Table 3 Confusion matrix values for each model as well as the chance rate of a baseline classifier.

Our study has a few notable limitations. First, we assessed patients an average of 3.71 days (range: 0–16 days) after stroke onset. In the subacute phase of stroke, as we have assessed in this study, reperfusion and restoration of CBF likely change the EEG signatures as compared to the hyper-acute phase of stroke, when CBF is severely decreased. Indeed, different levels of CBF are associated with different EEG frequency alterations8. However, assessing patients in the subacute phase was more practical for this study as the goal was to establish the initial feasibility of this stroke detection method. Second, we have a small sample size and are likely underpowered to detect effects. When analyzing the data by stroke severity, hemisphere, location of stroke, etc., the subgroups have a small sample size that may not be representative of that population. Therefore, our follow up study will validate these findings using a much larger sample size so that subgroup analyses will be adequately powered. Third, scalp measures of EEG measure cortical activity, and the effects of stroke on cortical activity likely vary depending on stroke location12. In this sample, only three stroke patients had subcortical stroke, leaving us underpowered to detect effects of stroke location on EEG. However, when using classification trees to predict stroke location, none of the EEG measures significantly predicted stroke location (model R2 = 0.000171), suggesting that stroke location had minor effects on EEG measures and that EEG disturbances caused by stroke may be largely global. Finally, prehospital stroke scale scores were not available for study patients. As a result, it remains unclear to what extent EEG will improve the diagnostic accuracy above that of currently used EMS stroke scales.

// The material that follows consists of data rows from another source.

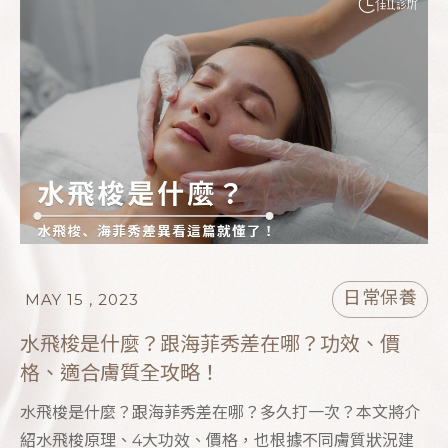
日常保養
MAY 15 , 2023
水飛梭是什麼？跟海菲秀差在哪？功效、價
格、適合膚質全攻略！
水飛梭是什麼？跟海菲秀差在哪？多久打一次？本文將介
紹水飛梭原理、4大功效、價格，也根據不同膚質狀況建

In summary, our results suggest that qEEG measures, such as pdBSI, DAR, DTABR, and head movement variability can distinguish stroke severities when measured using a low-cost bedside EEG recording. These findings warrant further study in a large sample and at an earlier time after stroke onset, as brain activity changes with the progression of stroke injury. Future work will assess patients earlier, such as in the emergency department or in the ambulance, to determine the utility of using EEG in the hyper-acute phase of stroke. Additional studies will help further elucidate the feasibility and utility of using portable EEG as an inexpensive and early detection tool to use in ambulances to aid in the diagnosis of stroke and the detection of stroke from LVO.